Cape Town has taken two crucial steps towards creating one of the finest public transport systems in the country.
|||Cape Town - Cape Town has taken two crucial steps towards creating one of the finest public transport systems in the country.
The City of Cape Town’s council on Wednesday approved 12-year contracts for MyCiTi’s Vehicle Operating Companies (VOC), seen as a crucial next step for the roll-out of the service.
Mayoral committee member for transport Brett Herron said three companies that had been established by minibus taxi owners would be tasked with operating parts of the MyCiTi service during the initial roll-out of the system.

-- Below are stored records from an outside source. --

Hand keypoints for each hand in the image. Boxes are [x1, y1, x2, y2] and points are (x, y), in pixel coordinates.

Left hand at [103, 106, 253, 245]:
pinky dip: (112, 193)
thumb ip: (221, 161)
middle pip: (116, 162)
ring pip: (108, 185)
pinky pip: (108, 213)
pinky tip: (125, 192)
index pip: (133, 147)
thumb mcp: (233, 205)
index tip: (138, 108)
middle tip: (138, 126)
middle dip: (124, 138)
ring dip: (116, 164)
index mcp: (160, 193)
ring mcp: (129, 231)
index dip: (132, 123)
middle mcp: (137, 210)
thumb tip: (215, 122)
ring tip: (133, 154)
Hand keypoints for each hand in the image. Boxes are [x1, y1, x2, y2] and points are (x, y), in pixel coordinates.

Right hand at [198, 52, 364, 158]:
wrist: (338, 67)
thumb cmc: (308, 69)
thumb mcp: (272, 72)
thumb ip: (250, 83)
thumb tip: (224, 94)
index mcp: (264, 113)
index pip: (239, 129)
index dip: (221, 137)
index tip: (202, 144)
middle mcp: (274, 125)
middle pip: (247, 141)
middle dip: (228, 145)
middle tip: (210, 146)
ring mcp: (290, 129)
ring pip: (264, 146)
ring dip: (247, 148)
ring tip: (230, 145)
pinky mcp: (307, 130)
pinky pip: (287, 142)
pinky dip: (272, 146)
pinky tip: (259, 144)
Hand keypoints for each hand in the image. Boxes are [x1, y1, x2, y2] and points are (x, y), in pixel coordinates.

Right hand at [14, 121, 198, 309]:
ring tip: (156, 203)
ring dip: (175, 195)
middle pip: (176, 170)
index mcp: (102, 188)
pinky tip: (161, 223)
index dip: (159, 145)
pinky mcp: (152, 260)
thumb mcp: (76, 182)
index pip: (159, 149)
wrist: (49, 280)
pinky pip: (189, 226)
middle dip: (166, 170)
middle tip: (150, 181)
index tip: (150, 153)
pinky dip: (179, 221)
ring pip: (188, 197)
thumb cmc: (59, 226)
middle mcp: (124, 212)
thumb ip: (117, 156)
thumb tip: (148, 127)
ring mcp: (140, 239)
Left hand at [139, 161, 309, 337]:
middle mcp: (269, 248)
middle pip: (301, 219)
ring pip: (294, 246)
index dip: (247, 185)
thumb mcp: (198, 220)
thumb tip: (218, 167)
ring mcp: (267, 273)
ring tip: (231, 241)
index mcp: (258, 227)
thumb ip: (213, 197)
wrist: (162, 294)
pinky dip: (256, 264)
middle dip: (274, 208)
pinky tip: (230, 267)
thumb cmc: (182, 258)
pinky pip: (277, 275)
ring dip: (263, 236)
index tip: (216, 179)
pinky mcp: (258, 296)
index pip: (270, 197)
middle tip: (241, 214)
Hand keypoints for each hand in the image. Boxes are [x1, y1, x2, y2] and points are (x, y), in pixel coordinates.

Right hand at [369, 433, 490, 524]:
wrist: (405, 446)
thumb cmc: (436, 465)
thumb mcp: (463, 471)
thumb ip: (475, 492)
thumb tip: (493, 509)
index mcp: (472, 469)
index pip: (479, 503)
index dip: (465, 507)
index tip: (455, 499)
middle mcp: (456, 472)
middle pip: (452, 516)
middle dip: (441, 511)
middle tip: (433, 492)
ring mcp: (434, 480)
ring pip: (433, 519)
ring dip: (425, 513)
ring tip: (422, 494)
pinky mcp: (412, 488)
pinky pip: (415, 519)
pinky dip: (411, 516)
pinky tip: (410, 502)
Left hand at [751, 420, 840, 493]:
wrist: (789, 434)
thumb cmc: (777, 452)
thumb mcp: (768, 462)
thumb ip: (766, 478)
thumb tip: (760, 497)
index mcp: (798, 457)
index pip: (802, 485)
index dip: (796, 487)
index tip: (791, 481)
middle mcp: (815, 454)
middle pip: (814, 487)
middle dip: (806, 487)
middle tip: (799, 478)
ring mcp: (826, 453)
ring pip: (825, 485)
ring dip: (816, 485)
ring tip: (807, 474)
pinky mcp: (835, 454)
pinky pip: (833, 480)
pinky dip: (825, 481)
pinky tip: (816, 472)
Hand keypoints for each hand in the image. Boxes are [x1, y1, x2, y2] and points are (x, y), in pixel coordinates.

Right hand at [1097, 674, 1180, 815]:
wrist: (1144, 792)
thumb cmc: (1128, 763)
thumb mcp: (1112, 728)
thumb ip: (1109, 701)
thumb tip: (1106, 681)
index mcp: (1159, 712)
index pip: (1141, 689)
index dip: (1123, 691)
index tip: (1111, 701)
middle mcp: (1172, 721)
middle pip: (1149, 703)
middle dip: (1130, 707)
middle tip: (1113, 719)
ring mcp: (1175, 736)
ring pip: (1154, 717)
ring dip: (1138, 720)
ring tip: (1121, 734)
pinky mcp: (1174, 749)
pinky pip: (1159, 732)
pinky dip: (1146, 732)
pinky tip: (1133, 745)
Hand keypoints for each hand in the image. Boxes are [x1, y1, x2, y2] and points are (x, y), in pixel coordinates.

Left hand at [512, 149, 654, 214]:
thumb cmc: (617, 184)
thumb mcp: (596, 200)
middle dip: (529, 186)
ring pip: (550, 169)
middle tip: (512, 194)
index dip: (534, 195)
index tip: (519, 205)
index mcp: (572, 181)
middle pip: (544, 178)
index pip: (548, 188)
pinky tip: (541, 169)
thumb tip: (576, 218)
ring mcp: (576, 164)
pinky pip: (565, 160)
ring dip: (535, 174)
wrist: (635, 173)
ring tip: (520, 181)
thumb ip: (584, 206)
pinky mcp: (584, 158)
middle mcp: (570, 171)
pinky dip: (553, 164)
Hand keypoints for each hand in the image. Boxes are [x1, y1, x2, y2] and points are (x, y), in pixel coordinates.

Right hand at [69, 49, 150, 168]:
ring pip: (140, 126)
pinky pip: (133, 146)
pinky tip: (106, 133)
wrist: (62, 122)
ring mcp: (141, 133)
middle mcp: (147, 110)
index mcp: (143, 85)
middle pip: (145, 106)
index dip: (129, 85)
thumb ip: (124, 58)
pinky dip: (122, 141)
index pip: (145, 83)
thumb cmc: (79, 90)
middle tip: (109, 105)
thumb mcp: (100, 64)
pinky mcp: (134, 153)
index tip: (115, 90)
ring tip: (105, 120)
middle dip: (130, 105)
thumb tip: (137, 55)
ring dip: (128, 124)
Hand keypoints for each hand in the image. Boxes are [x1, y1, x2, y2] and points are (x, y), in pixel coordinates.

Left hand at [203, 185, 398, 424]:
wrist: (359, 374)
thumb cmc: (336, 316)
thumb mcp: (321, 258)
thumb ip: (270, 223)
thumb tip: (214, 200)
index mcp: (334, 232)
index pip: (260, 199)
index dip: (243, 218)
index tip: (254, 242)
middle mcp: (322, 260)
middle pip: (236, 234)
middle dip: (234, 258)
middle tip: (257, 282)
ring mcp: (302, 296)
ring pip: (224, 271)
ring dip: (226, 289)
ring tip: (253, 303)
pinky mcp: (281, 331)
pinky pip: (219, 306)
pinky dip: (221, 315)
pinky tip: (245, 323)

The contracts had been approved after three rounds of public participation between June 2010 and June 2013. “The companies will be responsible for operating the buses, in accordance with the timetables and routes as stipulated by Cape Town’s MyCiTi team; maintaining the buses they are allocated to operate on these routes; and managing the bus depots and staging areas,” Herron said.
“The success of MyCiTi depends on a number of factors. Firstly, the majority of the current minibus taxi operators must agree to having their operating licences suspended, and to scrapping their vehicles in favour of a shareholding in one of the companies. Secondly, competing bus companies must give up their subsidies for competing routes. Taking this into consideration, a long-term, 12-year contract was necessary to make an attractive offer to current public transport operators.”
The operation of the bus services will be funded by grant revenue from the national government’s public transport infrastructure grant, the public transport network operating grant, the public transport operating grant, and fare and advertising revenue. Herron argued that the long-term contracts also incentivised the companies to maintain the vehicles. This progress would now allow the city to hasten the expansion of the service.
Simultaneously on Wednesday, the City of Cape Town adopted “the Transport for Cape Town By-law of 2013”, which the city believes will make for “easier, faster, more convenient and more cost-effective transport”.
Mayor Patricia de Lille launched the new transport authority, to be known as Transport for Cape Town (TCT), last October and the by-law adopted on Wednesday was “to guide the establishment of a governance structure, operating parameters and requirements for TCT”.
The city said on Wednesday that the by-law “makes it possible for all nine of the city’s transport functions to be housed under one governance structure.
The by-law will allow for the development of an integrated transport network across the city, accessible within 500m of nearly every home. It will now go through the gazetting process,” the city said.